As voltas das ondas

O Verão começou antes do primeiro banho. Isso nunca tinha acontecido. Mas esqueci-me logo e já não quis saber disso.

Foi só no dia do meio-Natal, 25 de Junho, que pude entregar o corpo ao mar. A cerimónia de iniciação foi breve: dois pratos de percebes, apanhados de manhã naquelas mesmas águas, uma navalheira, uma imperial e, para fortalecer, dois ovos estrelados.

Quando saí da água depois de um banho perfeito pus-me a pensar o primeiro pensamento negativo: quando tempo ia passar antes de ser destruído o efeito terapêutico do Atlântico? Quantas contrariedades seria preciso acumular?

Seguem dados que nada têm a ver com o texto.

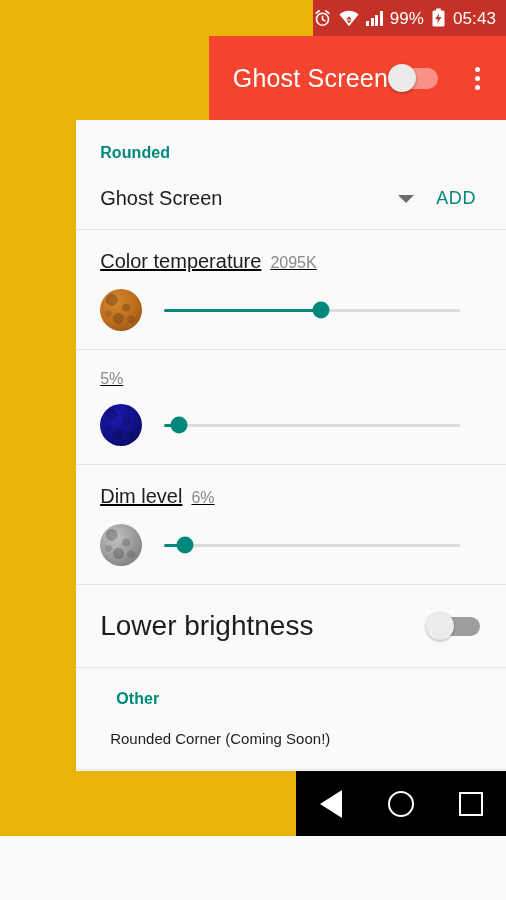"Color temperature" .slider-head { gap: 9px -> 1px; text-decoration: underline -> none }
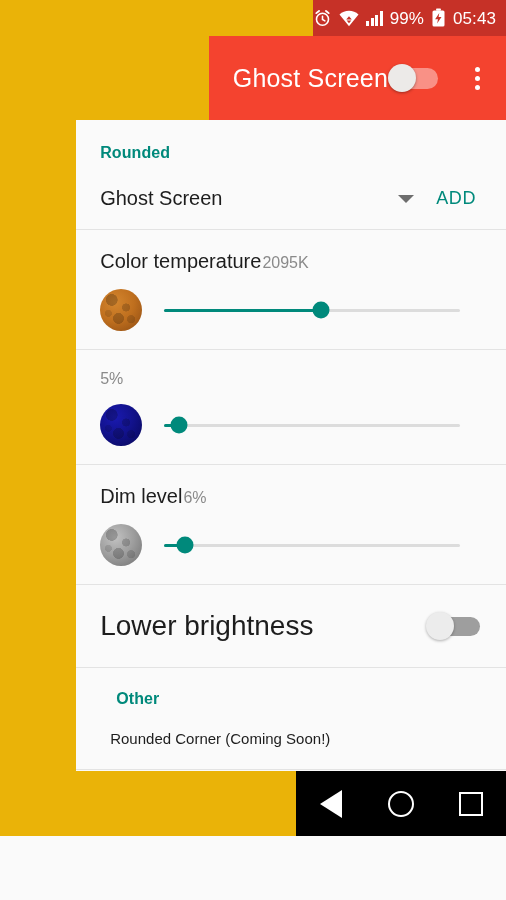"Dim level" span.slider-title { html: <span>Dim level</span> -> none }
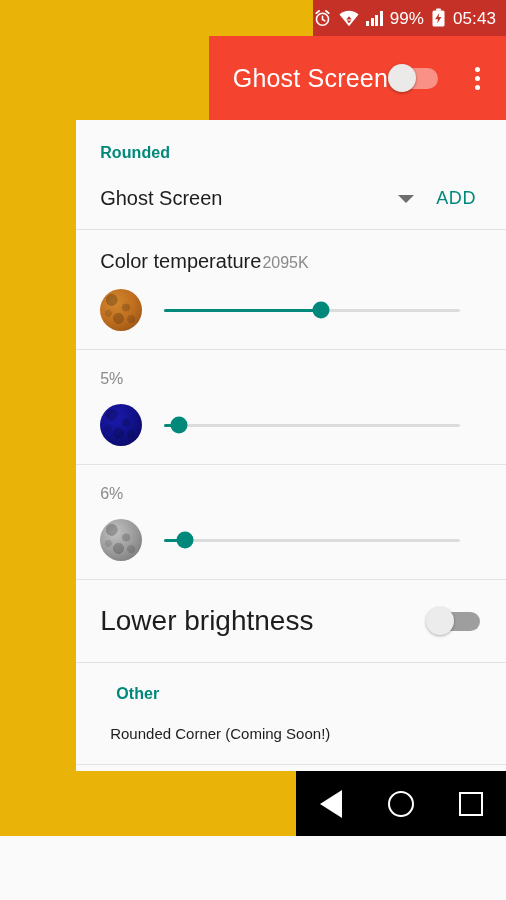"Rounded Corner (Coming Soon!)" .simple-row { font-size: 15px -> 19px; padding: 22px 34px -> 22px 24px }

Quando o Verão já tem barbas o efeito de um banho perde-se com o primeiro contratempo: basta as ameixas não estarem tão frescas como se queria. Mas quando se vai com oito meses de luto oceânico o primeiro banho resiste a quase tudo. Até a vir para aqui escrever isto resistiu.

Para já desavaria e regula o nosso termostato interior. Eu, por exemplo, andava a suar histrionicamente, desabituado do mais tímido calor. Mas a imersão prolongada na água fria acabou com isso tudo. Os banhos de mar são sempre refrescantes no verdadeiro sentido da palavra: é como se o nosso sangue bebesse um copo de água gelada.

Cada poro é congelado e descongelado individualmente. Toda a pele é submetida a um banho de espuma cheio de especiarias secretas do sistema solar. Até o cérebro é estimulado: foi aqui que vivemos, foi daqui que saímos, é aqui que essa lembrança antiquíssima nos é explicada, cada vez que lá voltamos.

O Verão começou antes do primeiro banho. Isso nunca tinha acontecido. Mas esqueci-me logo e já não quis saber disso.